• _Extracted text_
Beijing-based multidisciplinary artist Miao Xiaochun has been relentlessly expanding the boundaries of photography into the realm of new media. His most recent work involves the development of paintings from the canon of Western art history into computer models. These works are expanded from their two-dimensional origins into a rich virtual space complete with enhanced depth and volume. The resulting large-scale photographs retain the semblance of the historical work, but are freed from past temporal associations to become ephemeral and utterly contemporary.

Microcosm, Miao Xiaochun’s fourth solo exhibition at Walsh Gallery runs from May 1 through June 13, 2009. The artist will be present at the opening reception on May 1 from 5 – 8pm.

The large-scale nine-panel installation, Microcosm, is based on Hieronymus Bosch’s 15th century masterpiece, The Garden of Earthly Delights. Microcosm is an imaginative reinvention of the sumptuous landscape of sin, salvation, and tawdry visions of those who never made it to paradise. The structure and narrative pattern of Bosch’s triptych, such as the architecture of heaven, earth and hell, as well as the basic forms of Bosch’s pictures, have been preserved in Miao Xiaochun’s work. But new digital means and computer technologies have allowed Miao Xiaochun to explore a contemporary visual vocabulary. He abolishes the traditional fixed single-point perspective aesthetic, instead favoring the Chinese tradition of multiple points of view in a single landscape. By employing these different views in creating a three-dimensional transposition of The Garden of Earthly Delights, Miao Xiaochun creates a tangled and complex structure with nine panels. The relationship between six side wings and three front panels means the viewer can view hell from heaven, and can also see heaven from hell. The spectator is encouraged to physically move about the work and discover hidden pleasures from new vantage points.

• _Records from a collection_
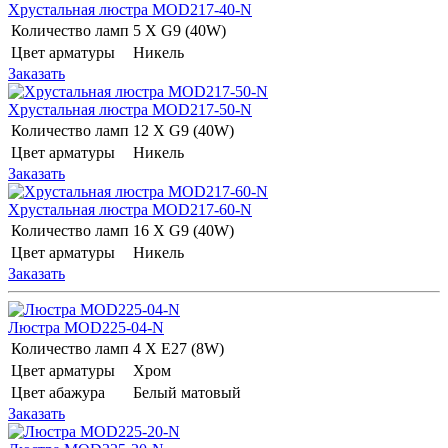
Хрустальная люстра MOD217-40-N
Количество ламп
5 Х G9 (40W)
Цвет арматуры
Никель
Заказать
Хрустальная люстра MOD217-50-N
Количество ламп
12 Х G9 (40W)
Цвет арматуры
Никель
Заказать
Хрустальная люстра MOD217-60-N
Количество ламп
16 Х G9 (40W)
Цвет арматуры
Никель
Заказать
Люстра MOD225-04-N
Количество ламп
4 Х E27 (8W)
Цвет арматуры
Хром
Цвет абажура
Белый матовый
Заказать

--

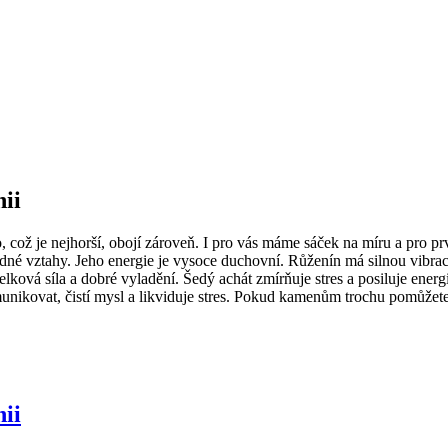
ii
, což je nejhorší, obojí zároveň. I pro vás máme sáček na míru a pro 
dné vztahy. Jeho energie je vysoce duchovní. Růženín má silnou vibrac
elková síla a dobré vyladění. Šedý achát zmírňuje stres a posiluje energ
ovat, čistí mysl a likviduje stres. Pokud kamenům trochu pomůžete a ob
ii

• _Problems to solve_
- A) Answer these questions using the text about Miao Xiaochun's Microcosm.
(i) Which gallery is showing Microcosm, and on what date does the show close?
(ii) Which painting is the installation Microcosm based on?
(iii) Into what kind of space are the paintings in the artist's recent work expanded?
- B) Write out the part of the text about Miao Xiaochun's Microcosm from "Beijing-based multidisciplinary artist" to "from 5 – 8pm.", changing "opening reception" to "evening reception".
- C) Turn the paragraph of the text about Miao Xiaochun's Microcosm that begins "The large-scale nine-panel installation" into a short bulleted list of its main facts.

• _Answers to the problems_
- A)
(i) Walsh Gallery; it closes on June 13, 2009.
(ii) Hieronymus Bosch's 15th century masterpiece, The Garden of Earthly Delights.
(iii) A rich virtual space with enhanced depth and volume.

- B)
Beijing-based multidisciplinary artist Miao Xiaochun has been relentlessly expanding the boundaries of photography into the realm of new media. His most recent work involves the development of paintings from the canon of Western art history into computer models. These works are expanded from their two-dimensional origins into a rich virtual space complete with enhanced depth and volume. The resulting large-scale photographs retain the semblance of the historical work, but are freed from past temporal associations to become ephemeral and utterly contemporary.

Microcosm, Miao Xiaochun’s fourth solo exhibition at Walsh Gallery runs from May 1 through June 13, 2009. The artist will be present at the evening reception on May 1 from 5 – 8pm.

- C)
- Microcosm is a large-scale installation of nine panels based on Hieronymus Bosch's 15th century The Garden of Earthly Delights.
- It reinvents Bosch's landscape of sin, salvation, and visions of those who never reached paradise.
- It keeps the structure and narrative pattern of Bosch's triptych, including the architecture of heaven, earth and hell, and the basic forms of his pictures.
- Digital means and computer technologies let the artist explore a contemporary visual vocabulary.
- He replaces fixed single-point perspective with the Chinese tradition of multiple points of view in one landscape.
- Six side wings and three front panels let the viewer see hell from heaven and heaven from hell.
- Viewers are encouraged to move around the work and find hidden pleasures from new vantage points.